Fußball: Nach Borussias Abstieg

-mho-EMSDETTEN. Zum zweiten Mal steigt Roland Westers als Borussia Emsdettens Trainer aus der Westfalenliga ab. „Den Hauptschuh will ich mir diesmal aber nicht anziehen“, sagt er. 2010 war das anders, damals war Westers eine Saison lang hauptverantwortlicher Coach. Jetzt, 16 Jahre später, sprang er erst nach dem 24. Spieltag als Feuerwehrmann ein. Angesichts von sieben Punkten Rückstand aufs rettende Ufer eine schier unlösbare Rettungsaktion. Nach der 1:3 (0:1)-Niederlage an Pfingstmontag in Nordkirchen musste sie für gescheitert erklärt werden, der Gang in die Landesliga ist perfekt.

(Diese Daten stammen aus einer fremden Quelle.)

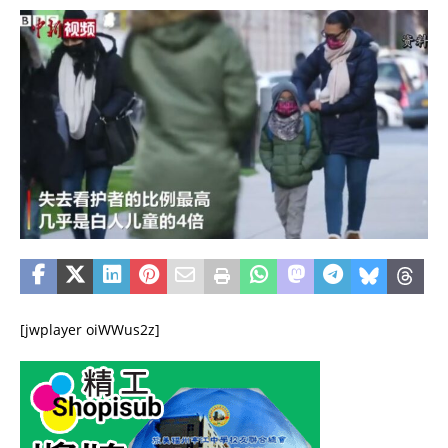
[jwplayer oiWWus2z]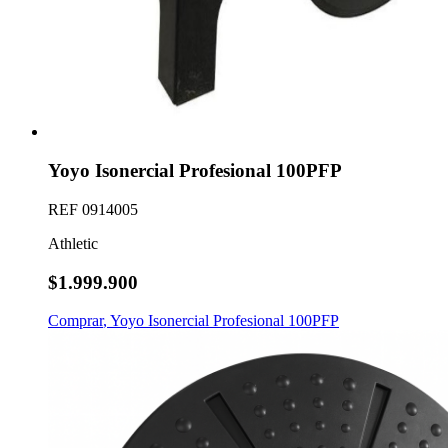
Yoyo Isonercial Profesional 100PFP
REF
0914005
Athletic
$1.999.900
Comprar
,
Yoyo Isonercial Profesional 100PFP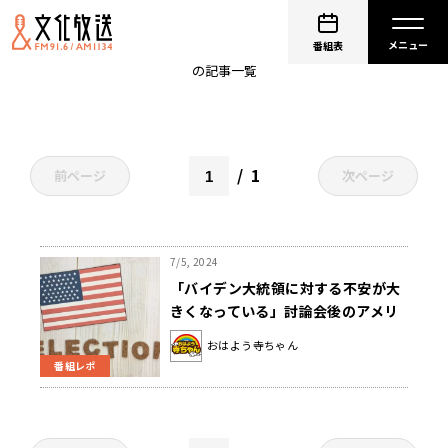
会田卓司
番組表
の記事一覧
1
前ページ
次ページ
7/5, 2024
「バイデン大統領に対する不安が大
きくなっている」討論会後のアメリ
カ大統領選を解説
おはよう寺ちゃん
番組レポ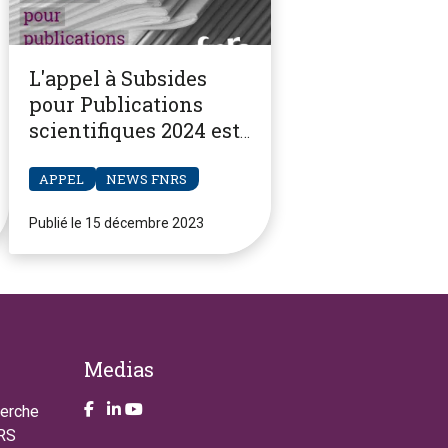
L'appel à Subsides
pour Publications
scientifiques 2024 est
ouvert
APPEL
NEWS FNRS
Publié le 15 décembre 2023
Medias
Take a look on our facebook page
Take a look on our LinkendIn page
Take a look on our YouTube account
herche
NRS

Westers hatte noch mal Hoffnung auf das Wunder geschürt. In seinen bislang fünf Spielen holte er sieben Zähler, ergibt einen Punkteschnitt von 1,4. Hochgerechnet auf die bisher 29 Spieltage käme Borussia damit auf 40,6 Punkte, wäre Tabellen-Achter, weit weg von allen Abstiegssorgen. Vorgänger Marc Wiethölter holte in seinen 24 Partien nur 21 Zähler (im Schnitt 0,88).

Als der Abstieg am Montag feststand, waren viele Borussen am Boden zerstört. „Dass die Jungs bis zuletzt an die rechnerische Chance geglaubt haben, muss ja auch so sein“, sagt Westers dazu. „Dieses Wunder haben wir uns am Montag aber auch nicht verdient.“ Speziell in der 2. Halbzeit vermisste er die Gegenwehr. Als eine Ausnahme nennt Westers dabei Kai Deradjat. Sein Mittelfeld-Regisseur habe zwar keinen guten Tag erwischt, die Passquote war für ihn ungewöhnlich schlecht, „er hat es aber immer weiter probiert, hat Bälle gefordert, während andere sich versteckt haben“.

Auch der Kräfteverschleiß habe sich in der Hitze von Nordkirchen bemerkbar gemacht. Die Borussen hatten in den Wochen davor alles rausgehauen, wobei aufgrund des dünnen Kaders fast immer dasselbe Personal ran musste. Da war der 0:1-Rückstand am Montag aus stark abseitsverdächtiger Position ein umso schmerzhafterer Nackenschlag, von dem sich die Gäste nicht mehr erholten.

Borussias künftiger Trainer Marius Kattenbeck: „Der Abstieg ist bitter und traurig, Borussia ist nun mal ein großer Verein. Wir müssen die Gründe aufarbeiten, wieder Ruhe reinbekommen und den Blick Schritt für Schritt nach vorne richten, damit wieder erfolgreichere Zeiten einkehren.“ Kattenbeck führt viele Gespräche. Zunächst mit dem aktuellen Kader und den Neuzugängen, zudem baut er aktuell sein Trainerteam auf. Auch mit möglichen weiteren Verstärkungen beschäftige er sich.